Ok, IAA art historian. Lecture mode-- this might sound pedantic at moments but I’m gonna ramble.
Various ways of getting an effect of distance:
- linear perspective (what we’re talking about here)-- converging orthogonals at a vanishing point and such-- which is related to
- diminution in size (and this is what Brunelleschi, Alberti et al were REALLY trying to work out-- object X at Y distance is smaller. EXACTLY HOW MUCH smaller?)
Other issues:
- Atmospheric perspective-- that things father away look fuzzier and cooler-colored
and very rudimentary techniques like
- overlapping
- stacking stuff up on the picture plane
- the suggestion of depth you get with shading.
But as a number of ya’ll note, it’s all to some degree an issue of priorities. In a lot of Medieval Christian artistic traditions, for example, what’s being represented is something otherworldly and supernatural. Why worry about representing it optically as the meat world? Or, in Song-era Chinese landscapes, they get an AWESOME sense of deep landscape through other techniques and which might actually be impossible if hamstringed by linear perspective. And, as some have noted, cultures like ancient Egypt had another set of priorities entirely (sort of like the early Christians), in representing the permanent and eternal rather than “this here now” and so loaded in multiple viewpoints to get as much information as possible across, to recreate objects.

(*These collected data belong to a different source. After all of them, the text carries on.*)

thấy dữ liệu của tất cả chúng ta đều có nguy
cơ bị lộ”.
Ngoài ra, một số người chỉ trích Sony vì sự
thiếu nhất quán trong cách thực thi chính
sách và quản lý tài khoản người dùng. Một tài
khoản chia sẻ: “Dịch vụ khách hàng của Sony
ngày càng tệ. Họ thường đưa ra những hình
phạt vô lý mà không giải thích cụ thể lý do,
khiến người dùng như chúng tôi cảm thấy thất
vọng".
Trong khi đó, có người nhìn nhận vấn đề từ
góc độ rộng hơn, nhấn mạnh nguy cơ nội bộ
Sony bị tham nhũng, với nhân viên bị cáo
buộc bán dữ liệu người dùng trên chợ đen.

On the Renaissance. . .If you look at Roman fresco painting, they were really good at a lot of this-- their “linear perspective” was really just eyeballed and approximate. When Brunelleschi gets into it, it’s a sort of physics exercise-- he’s an architect, mainly, and wants to work out how to diagram buildings better (and, later, Alberti’s a pencil-necked geek of a theoretician who wants to work out the geometry in detail). The application to 2-d arts is a sort of “oh, yeah, that, too” moment (although, timeline note, it spreads pretty widely throughout Italy at least before print really takes off well-- see Piero or Pollaiuollo in the 40s and 50s). But perhaps we can see it being of interest at all as a peculiarity of the Renaissance mentality-- humanism, man as measure of all things, etc etc (as has been noted earlier) rather than something “natural” and obvious.
BUT. . . does linear perspective “exist” in the real world? Obviously, the geometry is there, but what does a human in the world really see (if this interests you check out Ernst Gombrich’s… um…Art and Illusion, I think)? Linear perspective only works with an implied viewpoint of the static, single point in the flat world with convenient close-in borders. I think to some degree our modern eye has been trained by linear perspective to see the world that way. If you really look for a minute at the ceiling line 10 feet in front of you… it curves, optically (forget what you know and see what you see)-- we see the world like a fish-eye camera lens does-- our eyeball is not a point. My point is, linear perspective is a way of seeing and representing among others (i.e. Panofsky’s famous work “Perspective as Symbolic Form”). It happens to be privileged in our post-Renaissance western world, but at least in artistic terms it’s a construction and convention as much as anything else is. “Realism” is relative.